This is my first draft of Hunters Chapter Six for comparison, and for an example of the extent of changes during the editing process.
Tricia has much less reflection on Sebastian’s news in this version, and has a much more selfish motivation. I changed both in future drafts to reflect the fear Hinge’s presence inspires, and her genuine caring for Sister Rosie. You can check out the current version of Chapter Six here.
I strode invisible through the homeless camp beneath the downtown I-5 overpass. Vagrants huddled in a motley collection of tents and sleeping bags, sheltered beneath the shadow of the freeway. A few gathered around bitter fires of whatever they could find to burn. The torn cyclone fencing around the camp rattled against the breeze, dripped from the sheets of mist falling from the cold sky.
The reek of smoldering trash, sodden clothing and unwashed bodies assaulted me. The wind, rather than driving the odors away, churned them into a repulsive soup. But I followed the faint scent of coffee and perfume through the camp until the woman I sought came into view.
Police Chaplain Rosangela Marinha do Carmen crouched on the trash-strewn and mossy gravel in front of one of the homeless men. To most, the steady vibration of traffic would drown out the words she spoke to him.
I could have stood yards away and still heard them, but Rosie’s warm presence always drew me close. I stood just a few paces back as I listened.
“Are you positive I cannot offer you a ride to the shelter?” Her Brazilian accent melted her words together in a graceful waterfall of sound. The gentle voice was striking coming from such an imposing woman. Her hair, black streaked with gray, was pulled back in a bun, and her snug uniform held no decorations other than her name, badge and a cross stitched into the collar.

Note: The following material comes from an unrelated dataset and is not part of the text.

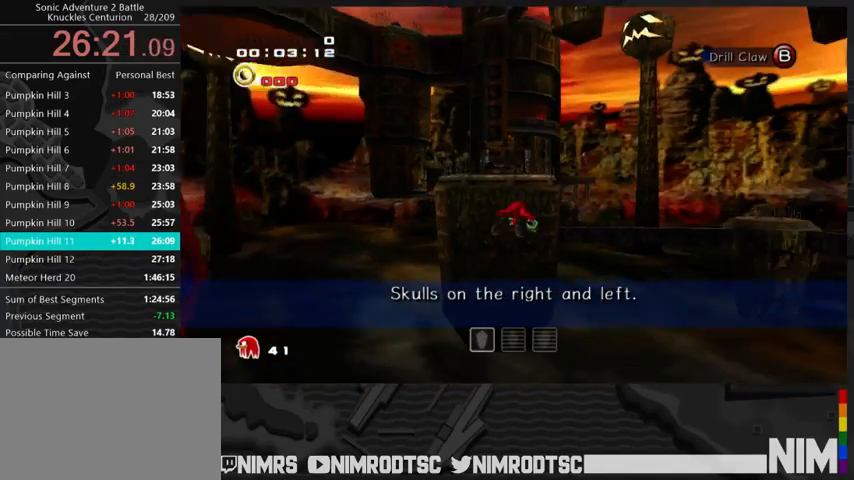
{"buttons": ["A"], "left_stick": "up-right", "right_stick": "center", "button_events": [[100, "L2", "up"]]}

The man shook his head but said nothing. The wind gusted, drug the morning mist under the shelter of the overpass and took the man’s breath with it in an erratic stream. He pulled his torn blue sleeping bag closer at his neck with skeletal fingers. The slate gray light from the overcast sky muted his already lifeless colors. His callused hands were caked in grime, his cheeks beaten to a rosy shine by the elements. His yellow and bloodshot eyes swiveled aimlessly in their sockets to avoid her gaze.
She smiled sadly and pulled a black thermos from the bag hanging at her hip. “Well, at least let me offer you a cup of coffee. It will not be as warm as the shelter, but it will ward off some of the chill.”
A river of steam poured from the thermos as she filled a paper cup for him. The richness of its smell rolled over me on the wind. More than for her ministrations, more than for her caring, the homeless knew Pastor Rosie for her coffee.
Life touched the man’s eyes as he cradled the cup close to his face, inhaling the scent before taking a sip. Rosie twisted the thermos closed and set her dark hand on the man’s greasy tangle of hair. Her massive grasp could have picked him up by the skull.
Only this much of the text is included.